> **What you need to do**
From start to end, write out the following data exactly, apart from its images.

> **Extracted records**
[Start of Attachment]

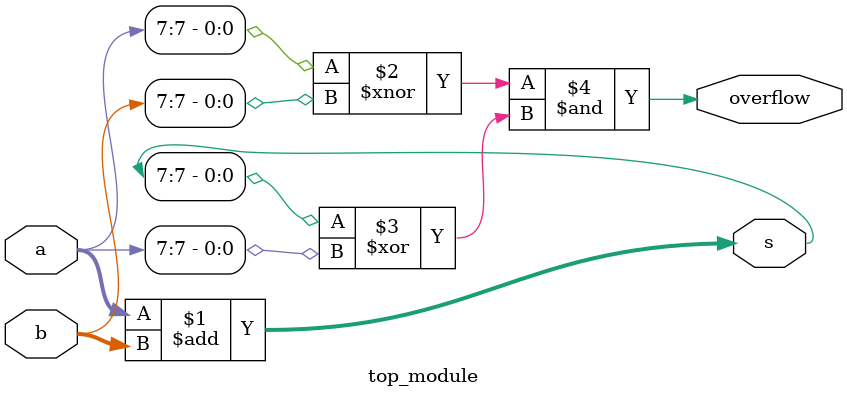
<source format=v>
module top_module (
    input [7:0] a,
    input [7:0] b,
    output [7:0] s,
    output overflow
);
 
    assign s = a + b;
    // 正+負一定不會overflow
    // 原本是正數，兩者相加若會overflow，那麼MSB一定會是1，負數一樣1->0。
    assign overflow = (a[7] ~^ b[7]) & (s[7] ^ a[7]);

endmodule

</source>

[End of Attachment]

> **Result below**
<source format=v>
module top_module (
    input [7:0] a,
    input [7:0] b,
    output [7:0] s,
    output overflow
);
 
    assign s = a + b;
    // 正+負一定不會overflow
    // 原本是正數，兩者相加若會overflow，那麼MSB一定會是1，負數一樣1->0。
    assign overflow = (a[7] ~^ b[7]) & (s[7] ^ a[7]);

endmodule

</source>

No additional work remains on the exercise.